Another objection PV makes is that "values, moral or otherwise, are by definition subjective. You value something, this is necessarily mind dependent."
But proponents of the moral argument are not arguing that the objectivity of moral judgments requires that they be mind-independent tout court. Indeed, the argument typically ends with the conclusion that moral facts do come from the mind of a Supreme Being. Rather, proponents of the argument reject human, or even better, finite mind-dependence for moral values and facts. Human beings just do not have the authority, knowledge or wisdom to make pronouncements about what they ought and ought not to do 'on their own steam', as it were. Finite, self-centered, survival-driven creatures that we are, our pronouncements would inevitably be driven by those preoccupations. Only the omnipotent, omniscient, magnificent Creator of all things could have the authority to craft and enforce moral facts. This pre-empts PV's further objection that a morality dependent on God would still be 'subjective'. It is, but not in the problematic way that a purely human morality would be.
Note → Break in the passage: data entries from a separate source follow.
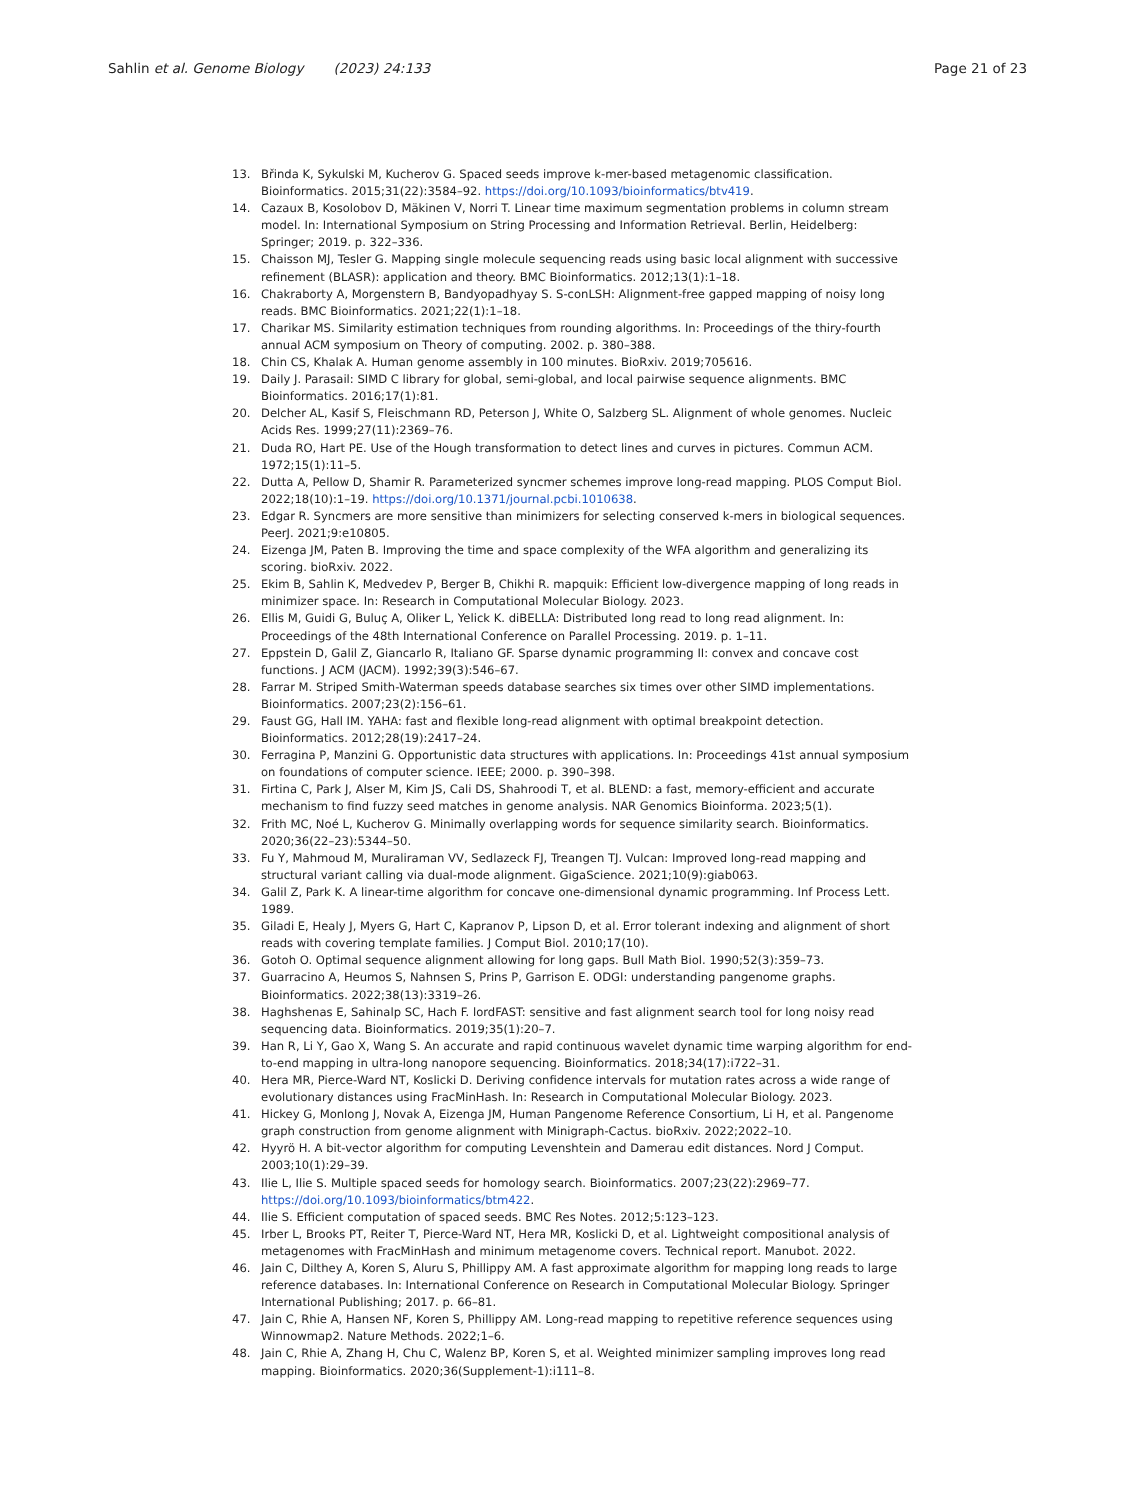Sahlin et al. Genome Biology (2023) 24:133
Page 21 of 23
13. Břinda K, Sykulski M, Kucherov G. Spaced seeds improve k-mer-based metagenomic classification. Bioinformatics. 2015;31(22):3584–92. https://doi.org/10.1093/bioinformatics/btv419.
14. Cazaux B, Kosolobov D, Mäkinen V, Norri T. Linear time maximum segmentation problems in column stream model. In: International Symposium on String Processing and Information Retrieval. Berlin, Heidelberg: Springer; 2019. p. 322–336.
15. Chaisson MJ, Tesler G. Mapping single molecule sequencing reads using basic local alignment with successive refinement (BLASR): application and theory. BMC Bioinformatics. 2012;13(1):1–18.
16. Chakraborty A, Morgenstern B, Bandyopadhyay S. S-conLSH: Alignment-free gapped mapping of noisy long reads. BMC Bioinformatics. 2021;22(1):1–18.
17. Charikar MS. Similarity estimation techniques from rounding algorithms. In: Proceedings of the thiry-fourth annual ACM symposium on Theory of computing. 2002. p. 380–388.
18. Chin CS, Khalak A. Human genome assembly in 100 minutes. BioRxiv. 2019;705616.
19. Daily J. Parasail: SIMD C library for global, semi-global, and local pairwise sequence alignments. BMC Bioinformatics. 2016;17(1):81.
20. Delcher AL, Kasif S, Fleischmann RD, Peterson J, White O, Salzberg SL. Alignment of whole genomes. Nucleic Acids Res. 1999;27(11):2369–76.
21. Duda RO, Hart PE. Use of the Hough transformation to detect lines and curves in pictures. Commun ACM. 1972;15(1):11–5.
22. Dutta A, Pellow D, Shamir R. Parameterized syncmer schemes improve long-read mapping. PLOS Comput Biol. 2022;18(10):1–19. https://doi.org/10.1371/journal.pcbi.1010638.
23. Edgar R. Syncmers are more sensitive than minimizers for selecting conserved k-mers in biological sequences. PeerJ. 2021;9:e10805.
24. Eizenga JM, Paten B. Improving the time and space complexity of the WFA algorithm and generalizing its scoring. bioRxiv. 2022.
25. Ekim B, Sahlin K, Medvedev P, Berger B, Chikhi R. mapquik: Efficient low-divergence mapping of long reads in minimizer space. In: Research in Computational Molecular Biology. 2023.
26. Ellis M, Guidi G, Buluç A, Oliker L, Yelick K. diBELLA: Distributed long read to long read alignment. In: Proceedings of the 48th International Conference on Parallel Processing. 2019. p. 1–11.
27. Eppstein D, Galil Z, Giancarlo R, Italiano GF. Sparse dynamic programming II: convex and concave cost functions. J ACM (JACM). 1992;39(3):546–67.
28. Farrar M. Striped Smith-Waterman speeds database searches six times over other SIMD implementations. Bioinformatics. 2007;23(2):156–61.
29. Faust GG, Hall IM. YAHA: fast and flexible long-read alignment with optimal breakpoint detection. Bioinformatics. 2012;28(19):2417–24.
30. Ferragina P, Manzini G. Opportunistic data structures with applications. In: Proceedings 41st annual symposium on foundations of computer science. IEEE; 2000. p. 390–398.
31. Firtina C, Park J, Alser M, Kim JS, Cali DS, Shahroodi T, et al. BLEND: a fast, memory-efficient and accurate mechanism to find fuzzy seed matches in genome analysis. NAR Genomics Bioinforma. 2023;5(1).
32. Frith MC, Noé L, Kucherov G. Minimally overlapping words for sequence similarity search. Bioinformatics. 2020;36(22–23):5344–50.
33. Fu Y, Mahmoud M, Muraliraman VV, Sedlazeck FJ, Treangen TJ. Vulcan: Improved long-read mapping and structural variant calling via dual-mode alignment. GigaScience. 2021;10(9):giab063.
34. Galil Z, Park K. A linear-time algorithm for concave one-dimensional dynamic programming. Inf Process Lett. 1989.
35. Giladi E, Healy J, Myers G, Hart C, Kapranov P, Lipson D, et al. Error tolerant indexing and alignment of short reads with covering template families. J Comput Biol. 2010;17(10).
36. Gotoh O. Optimal sequence alignment allowing for long gaps. Bull Math Biol. 1990;52(3):359–73.
37. Guarracino A, Heumos S, Nahnsen S, Prins P, Garrison E. ODGI: understanding pangenome graphs. Bioinformatics. 2022;38(13):3319–26.
38. Haghshenas E, Sahinalp SC, Hach F. lordFAST: sensitive and fast alignment search tool for long noisy read sequencing data. Bioinformatics. 2019;35(1):20–7.
39. Han R, Li Y, Gao X, Wang S. An accurate and rapid continuous wavelet dynamic time warping algorithm for end-to-end mapping in ultra-long nanopore sequencing. Bioinformatics. 2018;34(17):i722–31.
40. Hera MR, Pierce-Ward NT, Koslicki D. Deriving confidence intervals for mutation rates across a wide range of evolutionary distances using FracMinHash. In: Research in Computational Molecular Biology. 2023.
41. Hickey G, Monlong J, Novak A, Eizenga JM, Human Pangenome Reference Consortium, Li H, et al. Pangenome graph construction from genome alignment with Minigraph-Cactus. bioRxiv. 2022;2022–10.
42. Hyyrö H. A bit-vector algorithm for computing Levenshtein and Damerau edit distances. Nord J Comput. 2003;10(1):29–39.
43. Ilie L, Ilie S. Multiple spaced seeds for homology search. Bioinformatics. 2007;23(22):2969–77. https://doi.org/10.1093/bioinformatics/btm422.
44. Ilie S. Efficient computation of spaced seeds. BMC Res Notes. 2012;5:123–123.
45. Irber L, Brooks PT, Reiter T, Pierce-Ward NT, Hera MR, Koslicki D, et al. Lightweight compositional analysis of metagenomes with FracMinHash and minimum metagenome covers. Technical report. Manubot. 2022.
46. Jain C, Dilthey A, Koren S, Aluru S, Phillippy AM. A fast approximate algorithm for mapping long reads to large reference databases. In: International Conference on Research in Computational Molecular Biology. Springer International Publishing; 2017. p. 66–81.
47. Jain C, Rhie A, Hansen NF, Koren S, Phillippy AM. Long-read mapping to repetitive reference sequences using Winnowmap2. Nature Methods. 2022;1–6.
48. Jain C, Rhie A, Zhang H, Chu C, Walenz BP, Koren S, et al. Weighted minimizer sampling improves long read mapping. Bioinformatics. 2020;36(Supplement-1):i111–8.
PV's final objection is as follows:
Moral facts can only exist if the definition of morality is sufficiently precise to have a standard to measure morality by. I have never seen a theist give a meaningful definition of morality so they disqualify themselves even before any discussion would be possible.His first claim is just wrong. Moral facts would exist whether or not we have sufficiently fine-grained definitions to allow us to 'carve them at the joints', as it were. Definitions are things WE propose and see if they match what we observe in the real world. This is like saying gravity didn't exist before Galileo. The second claim is ambiguous at best, because it's not clear what exactly PV wants here. Unless and until he comes forward with that, he disqualifies himself from the discussion.